Pixel coordinate listings —

--------------------

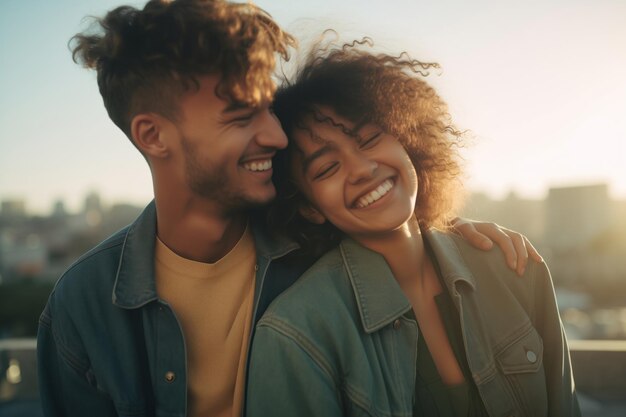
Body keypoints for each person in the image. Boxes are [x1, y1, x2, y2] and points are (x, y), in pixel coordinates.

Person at [37, 1, 542, 416]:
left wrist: (452, 231)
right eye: (241, 116)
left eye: (268, 110)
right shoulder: (82, 308)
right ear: (153, 135)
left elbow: (391, 214)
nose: (276, 136)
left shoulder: (313, 240)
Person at [246, 41, 580, 417]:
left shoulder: (515, 268)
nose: (361, 169)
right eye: (326, 169)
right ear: (309, 207)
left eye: (370, 139)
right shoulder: (298, 335)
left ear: (405, 136)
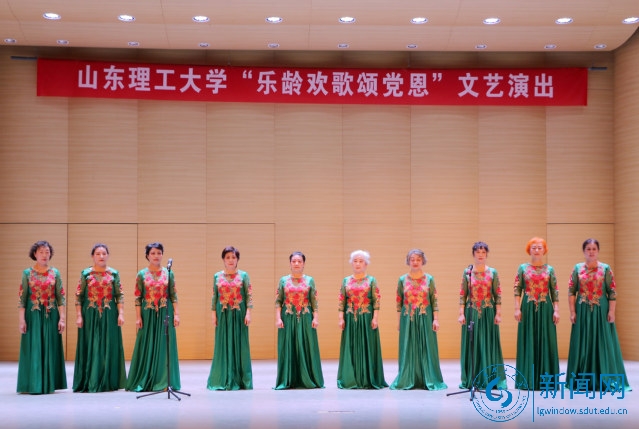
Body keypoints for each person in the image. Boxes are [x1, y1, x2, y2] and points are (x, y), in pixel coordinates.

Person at [566, 238, 631, 391]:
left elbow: (612, 292)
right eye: (588, 249)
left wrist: (612, 311)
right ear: (584, 251)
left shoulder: (605, 269)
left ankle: (606, 378)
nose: (591, 252)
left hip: (601, 311)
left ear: (598, 251)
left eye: (594, 249)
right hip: (582, 311)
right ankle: (581, 379)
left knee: (604, 342)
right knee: (582, 343)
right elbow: (571, 291)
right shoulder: (577, 269)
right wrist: (572, 312)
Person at [126, 242, 181, 392]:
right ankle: (146, 378)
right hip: (148, 313)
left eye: (159, 253)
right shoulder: (141, 274)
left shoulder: (168, 273)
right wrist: (138, 317)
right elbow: (138, 297)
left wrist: (177, 314)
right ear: (147, 256)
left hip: (165, 312)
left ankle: (163, 381)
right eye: (153, 253)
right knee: (147, 344)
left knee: (164, 346)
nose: (156, 256)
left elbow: (173, 295)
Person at [73, 243, 126, 392]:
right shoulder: (85, 274)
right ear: (92, 256)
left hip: (110, 314)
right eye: (98, 254)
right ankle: (90, 379)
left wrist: (121, 313)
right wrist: (79, 316)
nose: (101, 256)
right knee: (92, 345)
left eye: (104, 253)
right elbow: (78, 296)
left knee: (109, 345)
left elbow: (119, 295)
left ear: (108, 255)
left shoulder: (114, 274)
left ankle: (109, 380)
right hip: (90, 314)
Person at [390, 249, 446, 390]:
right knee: (408, 347)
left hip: (425, 318)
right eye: (412, 259)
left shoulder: (429, 279)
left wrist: (436, 319)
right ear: (408, 261)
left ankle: (429, 378)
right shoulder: (402, 280)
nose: (415, 262)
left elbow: (434, 301)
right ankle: (408, 378)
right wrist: (399, 322)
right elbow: (399, 303)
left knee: (427, 348)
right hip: (407, 318)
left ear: (423, 261)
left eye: (418, 259)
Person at [17, 240, 67, 394]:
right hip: (33, 316)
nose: (44, 255)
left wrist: (62, 318)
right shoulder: (27, 273)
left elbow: (61, 297)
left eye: (47, 252)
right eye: (41, 252)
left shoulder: (55, 273)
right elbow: (22, 298)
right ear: (35, 254)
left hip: (51, 315)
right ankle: (33, 383)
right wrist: (22, 320)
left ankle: (49, 383)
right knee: (34, 348)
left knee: (50, 347)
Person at [458, 241, 506, 390]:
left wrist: (498, 313)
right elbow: (463, 294)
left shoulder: (493, 272)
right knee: (472, 345)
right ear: (473, 254)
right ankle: (472, 378)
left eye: (483, 252)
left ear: (486, 255)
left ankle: (489, 378)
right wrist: (461, 313)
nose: (480, 255)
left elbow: (497, 294)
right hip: (471, 311)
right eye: (478, 252)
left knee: (489, 344)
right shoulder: (467, 272)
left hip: (488, 312)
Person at [513, 237, 559, 390]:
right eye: (534, 248)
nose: (537, 250)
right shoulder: (523, 268)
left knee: (546, 340)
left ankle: (546, 380)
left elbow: (554, 291)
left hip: (546, 308)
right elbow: (517, 289)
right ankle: (527, 379)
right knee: (528, 340)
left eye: (540, 247)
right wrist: (517, 308)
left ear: (544, 250)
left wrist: (556, 310)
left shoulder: (550, 269)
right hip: (527, 308)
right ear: (529, 250)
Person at [337, 250, 387, 389]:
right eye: (355, 261)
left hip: (366, 318)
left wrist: (375, 318)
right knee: (351, 346)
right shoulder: (346, 281)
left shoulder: (371, 280)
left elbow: (376, 301)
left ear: (366, 264)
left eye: (361, 261)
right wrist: (341, 318)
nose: (358, 264)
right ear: (351, 263)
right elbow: (341, 300)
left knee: (367, 347)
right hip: (350, 318)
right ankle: (350, 378)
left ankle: (368, 378)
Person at [274, 251, 324, 389]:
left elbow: (314, 301)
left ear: (303, 264)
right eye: (294, 261)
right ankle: (289, 379)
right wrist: (278, 318)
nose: (296, 263)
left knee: (306, 346)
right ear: (290, 263)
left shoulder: (310, 280)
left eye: (299, 261)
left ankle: (308, 378)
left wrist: (316, 318)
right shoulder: (283, 280)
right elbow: (278, 301)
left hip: (305, 317)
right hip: (287, 318)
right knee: (288, 347)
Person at [207, 246, 253, 390]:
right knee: (222, 344)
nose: (231, 260)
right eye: (228, 257)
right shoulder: (217, 276)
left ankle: (240, 379)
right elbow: (214, 296)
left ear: (237, 259)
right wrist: (213, 314)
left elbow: (249, 295)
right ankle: (222, 378)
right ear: (223, 259)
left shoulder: (244, 276)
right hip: (222, 313)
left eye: (233, 257)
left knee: (240, 345)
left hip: (239, 313)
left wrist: (248, 313)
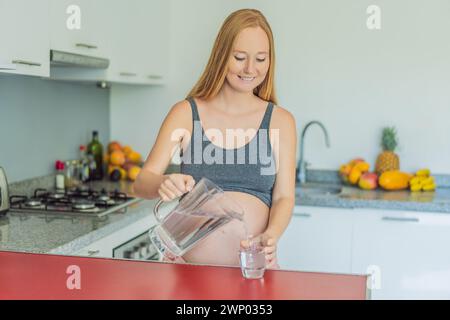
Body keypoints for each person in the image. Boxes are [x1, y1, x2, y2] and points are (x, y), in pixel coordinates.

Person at [133, 9, 297, 269]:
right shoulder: (186, 114)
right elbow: (141, 183)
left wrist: (272, 234)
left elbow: (284, 197)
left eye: (261, 59)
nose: (250, 69)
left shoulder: (280, 121)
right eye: (240, 57)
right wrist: (162, 182)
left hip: (253, 269)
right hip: (185, 271)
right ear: (222, 56)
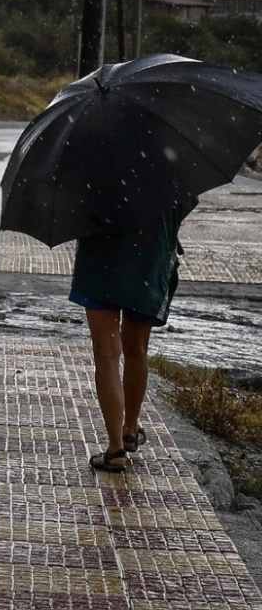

--------------------

Work to complete — Print out every record above exactly as given. Do not include the pictures.

Output of the task —
Body keypoints for each person in the image. Boxes are [x1, y1, x2, y2] and points are (x, y), in pixel coordinates.

Person at [37, 1, 542, 416]:
left wrist: (452, 231)
right eye: (241, 116)
left eye: (268, 110)
right shoulder: (82, 308)
right ear: (153, 135)
left elbow: (391, 214)
nose: (276, 136)
left shoulder: (313, 240)
Person at [246, 41, 580, 417]:
left shoulder: (515, 268)
nose: (361, 169)
right eye: (326, 169)
right ear: (309, 207)
left eye: (370, 139)
right shoulder: (298, 335)
left ear: (405, 136)
Body keypoints for each person in the image. Boxes are [x1, y1, x2, y2] and points are (x, y), in pixel coordinates.

Person at [566, 238, 631, 391]:
left elbow: (612, 292)
right eye: (588, 249)
left wrist: (612, 311)
right ear: (584, 251)
left shoulder: (605, 269)
left ankle: (606, 378)
nose: (591, 252)
left hip: (601, 311)
left ear: (598, 251)
left eye: (594, 249)
right hip: (582, 311)
right ankle: (581, 379)
left knee: (604, 342)
right knee: (582, 343)
right elbow: (571, 291)
right shoulder: (577, 269)
right wrist: (572, 312)
Person at [126, 242, 181, 392]:
right ankle: (146, 378)
right hip: (148, 313)
left eye: (159, 253)
right shoulder: (141, 274)
left shoulder: (168, 273)
right wrist: (138, 317)
right elbow: (138, 297)
left wrist: (177, 314)
right ear: (147, 256)
left hip: (165, 312)
left ankle: (163, 381)
right eye: (153, 253)
right knee: (147, 344)
left knee: (164, 346)
nose: (156, 256)
left elbow: (173, 295)
Person at [73, 243, 126, 392]:
right shoulder: (85, 274)
right ear: (92, 256)
left hip: (110, 314)
right eye: (98, 254)
right ankle: (90, 379)
left wrist: (121, 313)
right wrist: (79, 316)
nose: (101, 256)
right knee: (92, 345)
left eye: (104, 253)
right elbow: (78, 296)
left knee: (109, 345)
left elbow: (119, 295)
left ear: (108, 255)
left shoulder: (114, 274)
left ankle: (109, 380)
right hip: (90, 314)
Person at [390, 249, 446, 390]:
right knee: (408, 347)
left hip: (425, 318)
right eye: (412, 259)
left shoulder: (429, 279)
left wrist: (436, 319)
right ear: (408, 261)
left ankle: (429, 378)
right shoulder: (402, 280)
nose: (415, 262)
left elbow: (434, 301)
right ankle: (408, 378)
right wrist: (399, 322)
right elbow: (399, 303)
left knee: (427, 348)
right hip: (407, 318)
left ear: (423, 261)
left eye: (418, 259)
Person at [17, 240, 67, 394]:
right hip: (33, 316)
nose: (44, 255)
left wrist: (62, 318)
right shoulder: (27, 273)
left elbow: (61, 297)
left eye: (47, 252)
right eye: (41, 252)
left shoulder: (55, 273)
right elbow: (22, 298)
right ear: (35, 254)
left hip: (51, 315)
right ankle: (33, 383)
right wrist: (22, 320)
left ankle: (49, 383)
right knee: (34, 348)
left knee: (50, 347)
Person at [458, 241, 506, 390]:
left wrist: (498, 313)
right elbow: (463, 294)
left shoulder: (493, 272)
right knee: (472, 345)
right ear: (473, 254)
right ankle: (472, 378)
left eye: (483, 252)
left ear: (486, 255)
left ankle: (489, 378)
right wrist: (461, 313)
nose: (480, 255)
left elbow: (497, 294)
right hip: (471, 311)
right eye: (478, 252)
left knee: (489, 344)
right shoulder: (467, 272)
left hip: (488, 312)
Person at [513, 237, 559, 390]:
right eye: (534, 248)
nose: (537, 250)
right shoulder: (523, 268)
left knee: (546, 340)
left ankle: (546, 380)
left elbow: (554, 291)
left hip: (546, 308)
right elbow: (517, 289)
right ankle: (527, 379)
right knee: (528, 340)
left eye: (540, 247)
right wrist: (517, 308)
left ear: (544, 250)
left wrist: (556, 310)
left shoulder: (550, 269)
right hip: (527, 308)
right ear: (529, 250)
Person at [337, 250, 387, 389]:
right eye: (355, 261)
left hip: (366, 318)
left wrist: (375, 318)
right knee: (351, 346)
right shoulder: (346, 281)
left shoulder: (371, 280)
left elbow: (376, 301)
left ear: (366, 264)
left eye: (361, 261)
right wrist: (341, 318)
nose: (358, 264)
right ear: (351, 263)
right elbow: (341, 300)
left knee: (367, 347)
right hip: (350, 318)
right ankle: (350, 378)
left ankle: (368, 378)
Person at [274, 251, 324, 389]:
left elbow: (314, 301)
left ear: (303, 264)
right eye: (294, 261)
right ankle: (289, 379)
right wrist: (278, 318)
nose: (296, 263)
left knee: (306, 346)
right ear: (290, 263)
left shoulder: (310, 280)
left eye: (299, 261)
left ankle: (308, 378)
left wrist: (316, 318)
right shoulder: (283, 280)
right elbow: (278, 301)
left hip: (305, 317)
right hip: (287, 318)
right knee: (288, 347)
Person at [207, 246, 253, 390]:
right knee: (222, 344)
nose: (231, 260)
right eye: (228, 257)
right shoulder: (217, 276)
left ankle: (240, 379)
right elbow: (214, 296)
left ear: (237, 259)
right wrist: (213, 314)
left elbow: (249, 295)
right ankle: (222, 378)
right ear: (223, 259)
left shoulder: (244, 276)
right hip: (222, 313)
left eye: (233, 257)
left knee: (240, 345)
left hip: (239, 313)
left wrist: (248, 313)
Body keypoints for each person in the image. Boxes are [x1, y1, x2, y2] and points are (x, y), in pixel coordinates.

Person at [133, 9, 297, 269]:
right shoulder: (186, 114)
right elbow: (141, 183)
left wrist: (272, 234)
left elbow: (284, 197)
left eye: (261, 59)
nose: (250, 69)
left shoulder: (280, 121)
right eye: (240, 57)
right wrist: (162, 182)
left hip: (253, 269)
right hip: (185, 271)
right ear: (222, 56)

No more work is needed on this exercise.